Они проговорили целый час. Семён Родионович всё пытался увести беседу подальше от политики, но Бут неизменно возвращал её в прежнее русло. Казалось, у этого человека накопилось возмущение, и он спешил выплеснуть его первому встречному. Костенко усмехался про себя. Этот человек был для него живым примером губительности демократии. Если даже во время войны прямо под боком государственных властей ведутся столь крамольные речи, ничего удивительного в том, что здесь разгорелась война. Странно лишь, почему она не началась ещё раньше. С подобным беспорядком в стране междоусобица уже давно должна была разорвать этот край.
Закончилась беседа так же неожиданно, как и началась. Извергая очередное проклятие по адресу нынешней администрации, Бут кинул взгляд на стенные часы, всплеснул руками и поднялся.
– Прошу меня извинить. Было приятно встретить вас, но дела призывают меня в театр.
– Не смею задерживать, – откликнулся Костенко. – Благодарю за чрезвычайно любопытную беседу. Надеюсь, наши пути ещё пересекутся.
– Дай бог, – пробормотал Бут, озабоченно доставая бумажник. – Хозяин, сколько с меня?
Он оставил деньги на столе и был таков. Семён Родионович допил очередной бокал глинтвейна и тоже встал. Веселящий напиток немного поднял ему настроение, наполнил тело расслабленностью. Расплатившись по счёту, он с чувством потянулся и вышел наружу.
Погода ничуть не изменилась. Было всё так же пасмурно, накрапывал дождик. По улице, громыхая, проехал тарантас. Сидящая в нём дама внимательно посмотрела на Семёна Родионовича через лорнет. Резидент машинально улыбнулся ей и приподнял край шляпы. Дама отвернулась.
«Что же, на вокзал?» – подумал Костенко. Ему захотелось ещё погулять по городу, но он боялся заблудиться. Да и ледяной ветер не располагал к прогулкам. Куда приятнее было сидеть в тёплом зале ожидания, читая американские газеты и слушая разговоры соседей. Возможно, это дало бы ему новую пищу для ума.

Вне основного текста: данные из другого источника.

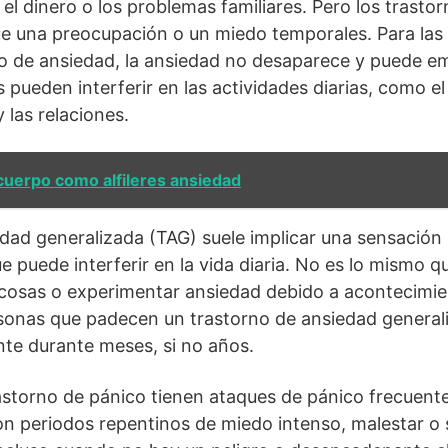
 el dinero o los problemas familiares. Pero los trasto
ue una preocupación o un miedo temporales. Para las
o de ansiedad, la ansiedad no desaparece y puede e
pueden interferir en las actividades diarias, como el
y las relaciones.
cuerpo como alfileres ansiedad
edad generalizada (TAG) suele implicar una sensación
e puede interferir en la vida diaria. No es lo mismo 
cosas o experimentar ansiedad debido a acontecimien
rsonas que padecen un trastorno de ansiedad genera
te durante meses, si no años.
storno de pánico tienen ataques de pánico frecuente
on periodos repentinos de miedo intenso, malestar o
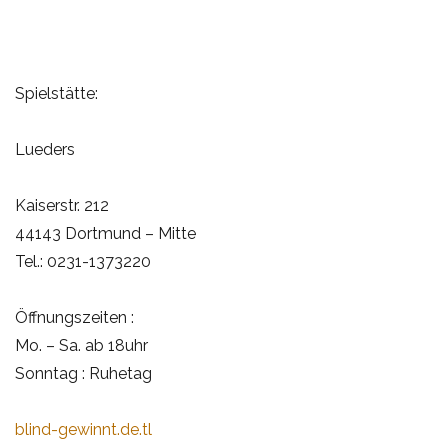
Spielstätte:
Lueders
Kaiserstr. 212
44143 Dortmund – Mitte
Tel.: 0231-1373220
Öffnungszeiten :
Mo. – Sa. ab 18uhr
Sonntag : Ruhetag
blind-gewinnt.de.tl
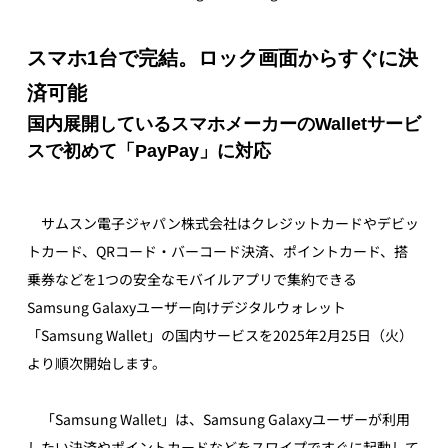
スマホ1台で完結。ロック画面からすぐに決
済可能
国内展開しているスマホメーカーのWalletサービ
スで初めて「PayPay」に対応
　サムスン電子ジャパン株式会社はクレジットカードやデビッ
トカード、QRコード・バーコード決済、ポイントカード、搭
乗券などを1つの安全なモバイルアプリで集約できる
Samsung Galaxyユーザー向けデジタルウォレット
「Samsung Wallet」の国内サービスを2025年2月25日（火）
より順次開始します。
　「Samsung Wallet」は、Samsung Galaxyユーザーが利用
したい決済やポイントカードなどをスワイプですぐに起動して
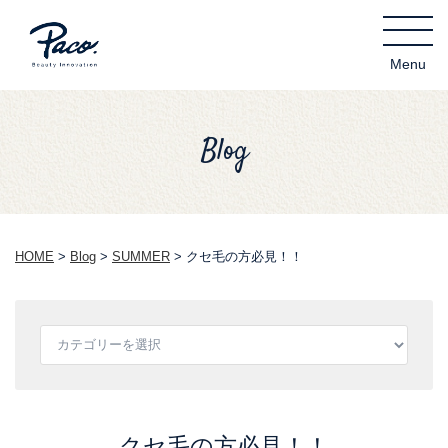
Blog
HOME
>
Blog
>
SUMMER
>
クセ毛の方必見！！
クセ毛の方必見！！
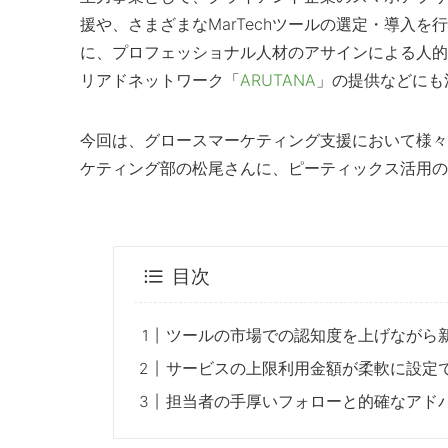
援や、さまざまなMarTechツールの選定・導入
に、プロフェッショナル人材のアサインによる人的
リアドネットワーク「
ARUTANA
」の提供などにも
今回は、グロースマーケティング支援において様々
ケティング部の松尾さんに、ピーティックス活用の
目次
ツールの市場での認知度を上げながら
サービスの上限利用金額が柔軟に設定
担当者の手厚いフォローと的確なアド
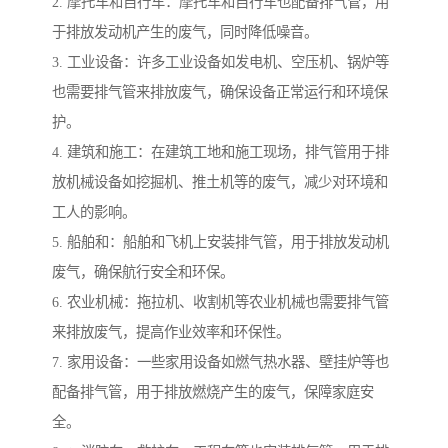
2. 摩托车和自行车：摩托车和自行车也配备排气管，用
于排放发动机产生的废气，同时降低噪音。
3. 工业设备：许多工业设备如发电机、空压机、锅炉等
也需要排气管来排放废气，确保设备正常运行和环境保
护。
4. 建筑和施工：在建筑工地和施工现场，排气管用于排
放机械设备如挖掘机、推土机等的废气，减少对环境和
工人的影响。
5. 船舶和：船舶和飞机上安装排气管，用于排放发动机
废气，确保航行安全和环保。
6. 农业机械：拖拉机、收割机等农业机械也需要排气管
来排放废气，提高作业效率和环保性。
7. 家用设备：一些家用设备如燃气热水器、壁挂炉等也
配备排气管，用于排放燃烧产生的废气，保障家庭安
全。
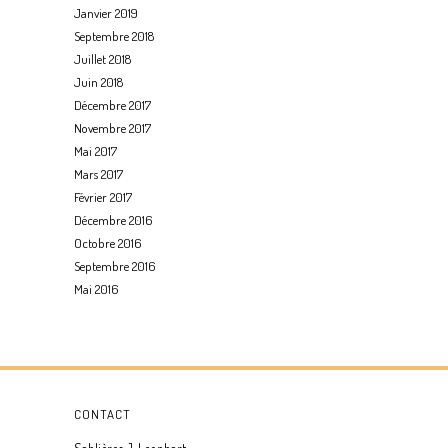
Janvier 2019
Septembre 2018
Juillet 2018
Juin 2018
Décembre 2017
Novembre 2017
Mai 2017
Mars 2017
Février 2017
Décembre 2016
Octobre 2016
Septembre 2016
Mai 2016
CONTACT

Грузно переваливаясь на внезапно отяжелевших ногах, он неторопливо вышел на перекрёсток и, немного подождав, остановил проезжавшего мимо извозчика.
– На вокзал.
Коляска понесла его мимо высоких кирпичных домов с плоскими крышами, мимо парков со статуями в античном стиле, мимо неказистых хибар, на крыльце которых сидели старые негритянки в шерстяных платках. Все эти быстро сменявшиеся образы походили на какой-то сон, и лишь пронизывающий ветер был совершенно реальным, заставляя плотнее запахиваться в плащ.